### TASK INPUTS
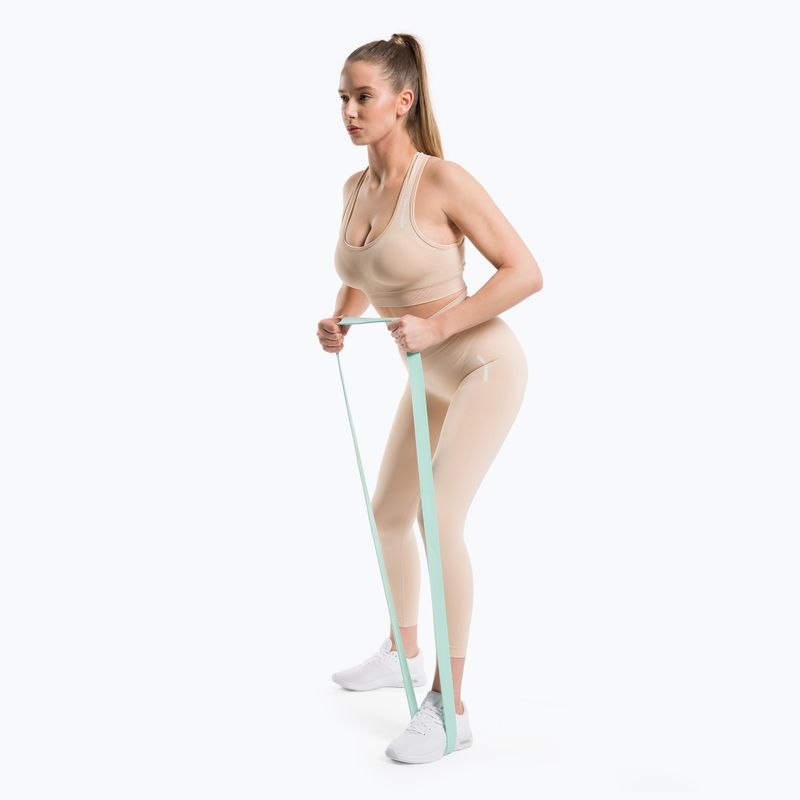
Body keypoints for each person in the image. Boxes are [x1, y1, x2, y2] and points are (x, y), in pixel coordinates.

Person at [317, 32, 543, 764]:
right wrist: (340, 318)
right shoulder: (355, 189)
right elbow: (364, 266)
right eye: (343, 98)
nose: (349, 111)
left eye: (364, 97)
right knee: (389, 510)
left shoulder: (442, 180)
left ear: (403, 101)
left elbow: (525, 270)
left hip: (481, 365)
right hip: (427, 375)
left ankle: (450, 708)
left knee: (437, 517)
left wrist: (440, 326)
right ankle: (402, 653)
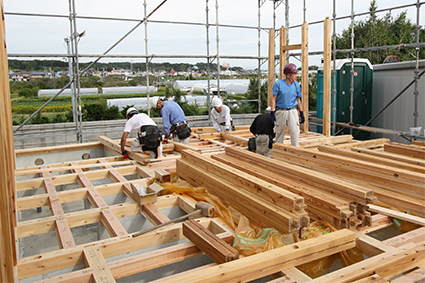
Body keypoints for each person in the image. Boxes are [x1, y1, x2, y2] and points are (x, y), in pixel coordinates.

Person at [270, 63, 305, 147]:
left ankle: (296, 153)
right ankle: (278, 153)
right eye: (295, 74)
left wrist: (301, 112)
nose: (296, 76)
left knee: (295, 133)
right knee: (279, 134)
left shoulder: (296, 85)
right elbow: (273, 98)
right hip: (281, 111)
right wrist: (272, 112)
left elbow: (298, 99)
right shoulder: (278, 84)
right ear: (288, 75)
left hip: (292, 111)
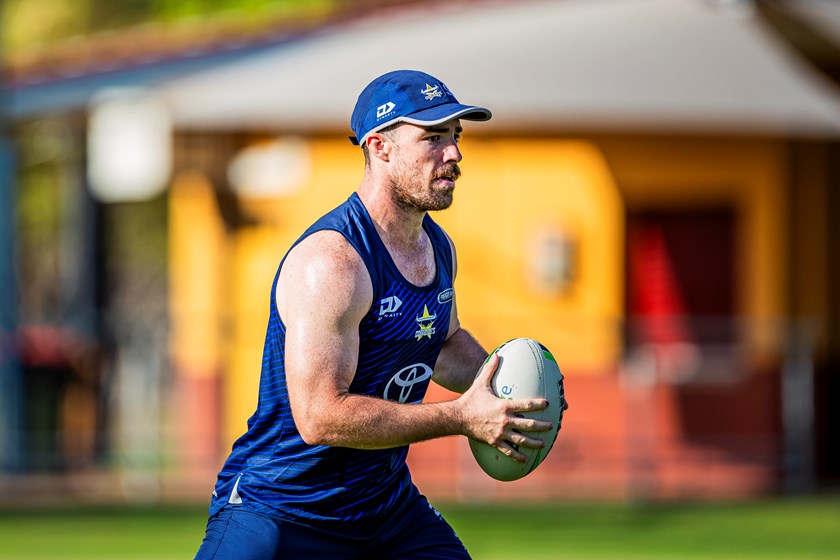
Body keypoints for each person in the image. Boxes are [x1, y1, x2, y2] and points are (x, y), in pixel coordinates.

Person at [195, 69, 565, 559]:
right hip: (281, 510)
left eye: (455, 136)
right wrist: (461, 417)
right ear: (379, 147)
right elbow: (320, 417)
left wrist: (512, 393)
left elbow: (441, 343)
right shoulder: (333, 262)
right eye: (433, 138)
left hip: (385, 511)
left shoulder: (437, 247)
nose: (454, 153)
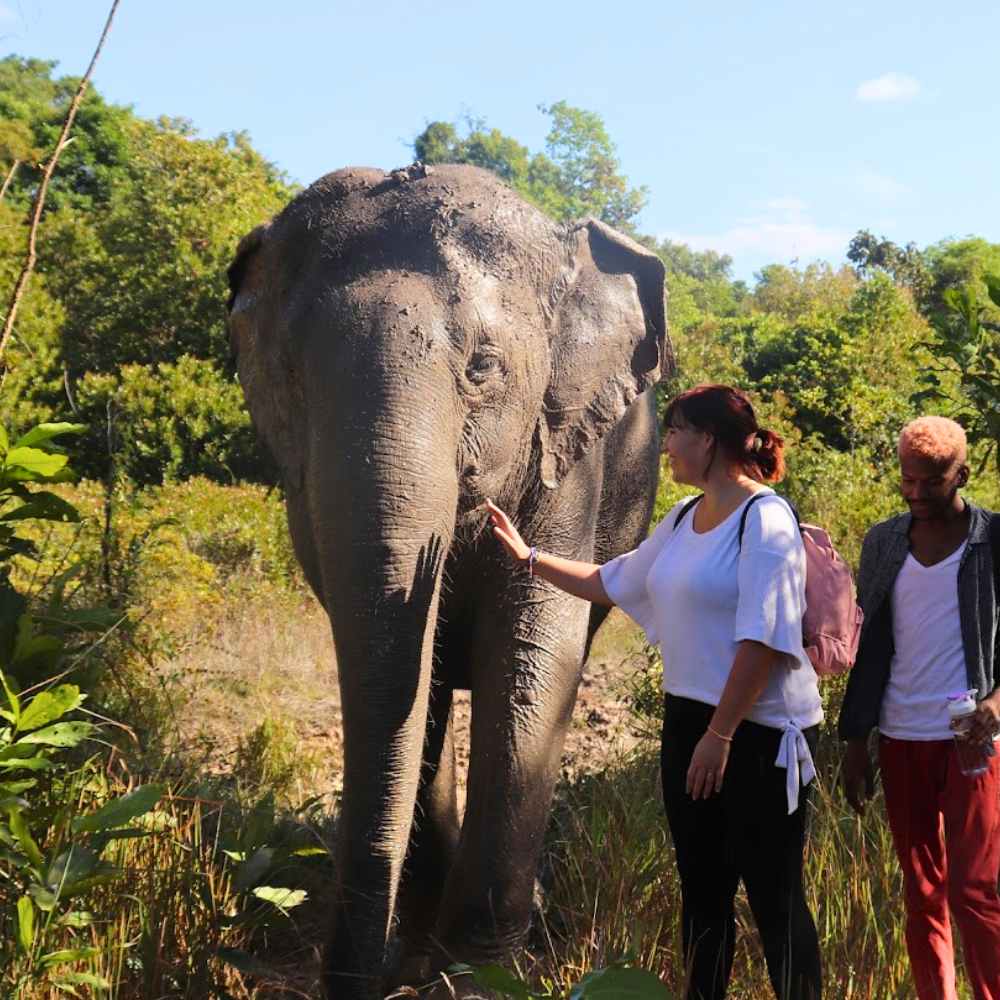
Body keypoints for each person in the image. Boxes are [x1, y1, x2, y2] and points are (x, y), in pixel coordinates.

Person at [487, 383, 822, 1000]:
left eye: (674, 431)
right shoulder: (682, 519)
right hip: (689, 721)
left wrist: (720, 736)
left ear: (710, 440)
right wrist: (527, 556)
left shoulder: (766, 519)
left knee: (775, 900)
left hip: (758, 734)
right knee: (702, 893)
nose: (665, 444)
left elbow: (765, 640)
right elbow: (610, 582)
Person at [839, 415, 1000, 1000]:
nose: (915, 493)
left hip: (970, 739)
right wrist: (858, 741)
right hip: (900, 735)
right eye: (907, 480)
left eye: (930, 482)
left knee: (975, 889)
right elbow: (869, 644)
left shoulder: (993, 540)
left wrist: (996, 703)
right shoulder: (883, 542)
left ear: (962, 472)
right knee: (921, 889)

### REQUIRED ACTION
The task requires that every line above be transcribed exactly, without the images.

### RESPONSE TO THE EXERCISE
Body keypoints for each person in the image. Boxes are [x1, y1, x2, y2] and points are (x, y), in pixel coordinates.

Person at [317, 32, 543, 764]:
right wrist: (340, 318)
right shoulder: (355, 189)
right elbow: (364, 266)
right eye: (343, 98)
nose: (349, 111)
left eye: (364, 97)
right knee: (389, 510)
left shoulder: (442, 180)
left ear: (403, 101)
left elbow: (525, 270)
left hip: (481, 365)
right hip: (427, 375)
left ankle: (450, 708)
left knee: (437, 517)
left wrist: (440, 326)
right ankle: (402, 653)
Body keypoints for each person in the image. Boxes are [x1, y1, x2, y2] and points are (x, y), in pixel coordinates.

Person at [270, 63, 305, 147]:
left ankle: (296, 153)
right ankle: (278, 153)
right eye: (295, 74)
left wrist: (301, 112)
nose: (296, 76)
left knee: (295, 133)
right knee: (279, 134)
left shoulder: (296, 85)
right elbow: (273, 98)
right hip: (281, 111)
right wrist: (272, 112)
left elbow: (298, 99)
right shoulder: (278, 84)
right ear: (288, 75)
left hip: (292, 111)
Body keypoints for each person in the image. Boxes are [x1, y1, x2, y2] and points are (x, y), in pixel coordinates.

Person at [195, 69, 565, 559]:
right hip: (281, 510)
left eye: (455, 136)
right wrist: (461, 417)
right ear: (379, 147)
right elbow: (320, 417)
left wrist: (512, 393)
left elbow: (441, 343)
right shoulder: (333, 262)
right eye: (433, 138)
left hip: (385, 511)
left shoulder: (437, 247)
nose: (454, 153)
Body keypoints for each person in the image. Boxes are [x1, y1, x2, y2] and points are (x, y), in pixel coordinates.

Person at [487, 383, 822, 1000]:
left eye: (674, 431)
right shoulder: (682, 519)
right hip: (689, 721)
left wrist: (720, 736)
left ear: (710, 440)
right wrist: (527, 556)
left shoulder: (766, 519)
left knee: (775, 900)
left hip: (758, 734)
right knee: (702, 893)
nose: (665, 444)
left elbow: (765, 640)
right elbow: (610, 582)
Person at [839, 415, 1000, 1000]:
nose: (915, 493)
left hip: (970, 739)
right wrist: (858, 741)
right hip: (900, 735)
right eye: (907, 480)
left eye: (930, 482)
left knee: (975, 889)
right elbow: (869, 644)
left shoulder: (993, 540)
left wrist: (996, 703)
right shoulder: (883, 542)
left ear: (962, 472)
right knee: (921, 889)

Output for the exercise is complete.